[Items listed in a dataset]
Start of Block
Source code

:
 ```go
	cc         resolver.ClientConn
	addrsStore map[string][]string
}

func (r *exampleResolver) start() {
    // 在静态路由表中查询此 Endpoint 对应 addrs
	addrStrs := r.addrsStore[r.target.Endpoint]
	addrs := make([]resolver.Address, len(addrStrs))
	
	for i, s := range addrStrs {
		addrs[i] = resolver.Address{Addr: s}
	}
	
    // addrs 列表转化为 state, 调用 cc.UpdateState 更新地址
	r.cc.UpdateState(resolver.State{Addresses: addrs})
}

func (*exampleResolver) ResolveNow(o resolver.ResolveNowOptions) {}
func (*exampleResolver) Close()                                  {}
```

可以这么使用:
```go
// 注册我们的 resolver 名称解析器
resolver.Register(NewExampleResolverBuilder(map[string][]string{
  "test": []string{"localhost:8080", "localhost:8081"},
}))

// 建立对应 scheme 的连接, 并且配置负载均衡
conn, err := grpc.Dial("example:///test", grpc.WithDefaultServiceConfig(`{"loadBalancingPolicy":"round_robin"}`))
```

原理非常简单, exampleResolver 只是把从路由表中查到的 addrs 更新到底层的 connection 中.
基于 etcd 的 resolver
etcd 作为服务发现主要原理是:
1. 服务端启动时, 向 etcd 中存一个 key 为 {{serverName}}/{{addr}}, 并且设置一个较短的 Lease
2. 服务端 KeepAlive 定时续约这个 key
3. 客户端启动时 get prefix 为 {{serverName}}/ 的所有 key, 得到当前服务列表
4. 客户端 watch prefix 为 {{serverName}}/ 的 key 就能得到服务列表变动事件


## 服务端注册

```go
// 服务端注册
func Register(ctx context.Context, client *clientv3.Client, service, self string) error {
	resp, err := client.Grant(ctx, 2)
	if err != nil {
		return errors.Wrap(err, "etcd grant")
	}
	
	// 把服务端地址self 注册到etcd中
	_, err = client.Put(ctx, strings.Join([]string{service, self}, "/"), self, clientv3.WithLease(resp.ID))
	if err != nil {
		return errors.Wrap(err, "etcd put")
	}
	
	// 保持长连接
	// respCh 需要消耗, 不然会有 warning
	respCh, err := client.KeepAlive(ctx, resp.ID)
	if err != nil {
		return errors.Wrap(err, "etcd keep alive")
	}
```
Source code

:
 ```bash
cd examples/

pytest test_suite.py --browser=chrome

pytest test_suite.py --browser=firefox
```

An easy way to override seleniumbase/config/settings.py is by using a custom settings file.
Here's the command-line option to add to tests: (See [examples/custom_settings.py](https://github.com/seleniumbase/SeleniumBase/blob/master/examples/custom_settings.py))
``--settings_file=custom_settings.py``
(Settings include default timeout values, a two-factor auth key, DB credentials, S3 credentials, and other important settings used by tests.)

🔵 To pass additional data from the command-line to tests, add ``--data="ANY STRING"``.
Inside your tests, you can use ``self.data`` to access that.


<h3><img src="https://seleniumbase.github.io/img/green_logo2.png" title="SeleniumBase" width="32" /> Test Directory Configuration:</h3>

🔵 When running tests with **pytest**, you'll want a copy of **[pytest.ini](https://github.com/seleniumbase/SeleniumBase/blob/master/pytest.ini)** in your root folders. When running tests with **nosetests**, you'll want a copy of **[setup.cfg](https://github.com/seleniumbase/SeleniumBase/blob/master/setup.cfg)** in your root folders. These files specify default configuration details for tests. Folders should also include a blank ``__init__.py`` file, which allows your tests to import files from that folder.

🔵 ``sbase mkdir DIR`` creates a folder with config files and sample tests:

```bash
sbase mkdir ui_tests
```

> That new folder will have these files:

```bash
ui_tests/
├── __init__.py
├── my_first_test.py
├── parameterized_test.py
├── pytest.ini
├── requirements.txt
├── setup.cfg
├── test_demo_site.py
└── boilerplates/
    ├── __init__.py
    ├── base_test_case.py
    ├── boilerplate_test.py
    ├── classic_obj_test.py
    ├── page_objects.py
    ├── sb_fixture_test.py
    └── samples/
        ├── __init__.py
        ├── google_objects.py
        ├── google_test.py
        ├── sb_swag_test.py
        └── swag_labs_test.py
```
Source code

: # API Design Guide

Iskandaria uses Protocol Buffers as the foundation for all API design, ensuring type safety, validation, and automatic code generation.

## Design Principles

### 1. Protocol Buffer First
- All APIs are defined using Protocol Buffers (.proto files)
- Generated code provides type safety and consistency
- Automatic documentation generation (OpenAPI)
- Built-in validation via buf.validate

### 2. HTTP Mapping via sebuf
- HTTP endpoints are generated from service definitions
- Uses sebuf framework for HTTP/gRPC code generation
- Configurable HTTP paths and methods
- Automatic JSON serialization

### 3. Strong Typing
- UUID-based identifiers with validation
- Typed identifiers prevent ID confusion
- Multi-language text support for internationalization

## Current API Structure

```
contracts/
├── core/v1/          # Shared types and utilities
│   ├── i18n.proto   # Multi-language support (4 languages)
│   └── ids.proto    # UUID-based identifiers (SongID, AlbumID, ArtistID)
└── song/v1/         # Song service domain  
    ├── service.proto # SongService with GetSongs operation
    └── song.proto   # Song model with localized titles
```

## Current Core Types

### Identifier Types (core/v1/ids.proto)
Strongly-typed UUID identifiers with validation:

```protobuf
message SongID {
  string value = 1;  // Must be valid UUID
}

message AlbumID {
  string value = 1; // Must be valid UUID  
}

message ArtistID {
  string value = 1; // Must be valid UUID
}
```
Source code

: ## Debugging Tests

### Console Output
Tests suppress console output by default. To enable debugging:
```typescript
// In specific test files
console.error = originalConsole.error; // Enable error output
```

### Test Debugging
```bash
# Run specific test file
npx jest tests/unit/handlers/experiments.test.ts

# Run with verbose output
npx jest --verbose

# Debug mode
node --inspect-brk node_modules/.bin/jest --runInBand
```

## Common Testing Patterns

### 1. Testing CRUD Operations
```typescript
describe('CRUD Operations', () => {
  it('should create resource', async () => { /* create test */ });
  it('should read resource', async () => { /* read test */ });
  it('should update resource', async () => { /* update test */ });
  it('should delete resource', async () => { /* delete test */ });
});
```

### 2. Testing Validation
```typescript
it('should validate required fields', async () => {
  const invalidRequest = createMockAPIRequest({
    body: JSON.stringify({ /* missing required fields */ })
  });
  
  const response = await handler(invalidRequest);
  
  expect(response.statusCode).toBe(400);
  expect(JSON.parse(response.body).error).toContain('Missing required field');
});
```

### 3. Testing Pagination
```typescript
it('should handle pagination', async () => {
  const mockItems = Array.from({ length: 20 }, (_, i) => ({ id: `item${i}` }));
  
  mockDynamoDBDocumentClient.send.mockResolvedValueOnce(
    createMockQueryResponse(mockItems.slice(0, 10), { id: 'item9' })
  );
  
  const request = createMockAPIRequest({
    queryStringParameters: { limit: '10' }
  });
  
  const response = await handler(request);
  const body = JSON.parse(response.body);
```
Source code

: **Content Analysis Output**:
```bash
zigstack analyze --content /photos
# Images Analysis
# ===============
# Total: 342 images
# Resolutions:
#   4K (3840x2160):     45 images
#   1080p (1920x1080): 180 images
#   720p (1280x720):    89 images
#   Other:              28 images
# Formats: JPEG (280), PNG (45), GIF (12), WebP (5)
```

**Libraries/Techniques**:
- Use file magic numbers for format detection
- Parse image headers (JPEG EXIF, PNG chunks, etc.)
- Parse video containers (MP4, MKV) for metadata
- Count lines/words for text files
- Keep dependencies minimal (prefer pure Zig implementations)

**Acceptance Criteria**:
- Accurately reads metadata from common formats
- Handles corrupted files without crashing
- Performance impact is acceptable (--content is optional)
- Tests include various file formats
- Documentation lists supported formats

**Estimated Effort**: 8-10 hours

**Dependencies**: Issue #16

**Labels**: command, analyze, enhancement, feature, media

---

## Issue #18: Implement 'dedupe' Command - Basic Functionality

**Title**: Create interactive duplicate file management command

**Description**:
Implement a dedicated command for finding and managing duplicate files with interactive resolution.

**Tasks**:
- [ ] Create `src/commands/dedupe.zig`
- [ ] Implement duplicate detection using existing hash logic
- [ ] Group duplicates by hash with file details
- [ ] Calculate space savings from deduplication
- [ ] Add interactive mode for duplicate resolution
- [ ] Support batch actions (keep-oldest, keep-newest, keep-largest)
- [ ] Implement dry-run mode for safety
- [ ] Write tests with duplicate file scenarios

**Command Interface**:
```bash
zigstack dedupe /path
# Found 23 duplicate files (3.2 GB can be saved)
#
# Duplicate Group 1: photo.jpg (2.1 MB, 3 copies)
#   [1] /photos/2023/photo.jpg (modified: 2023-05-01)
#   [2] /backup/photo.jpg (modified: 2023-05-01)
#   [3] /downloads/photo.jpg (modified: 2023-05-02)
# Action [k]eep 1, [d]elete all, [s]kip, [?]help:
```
End of Block
▶ TASK OBJECTIVE
From the records above, count the lines in which the string "details" is found, and answer with the number alone.

▶ WORKED SOLUTION
2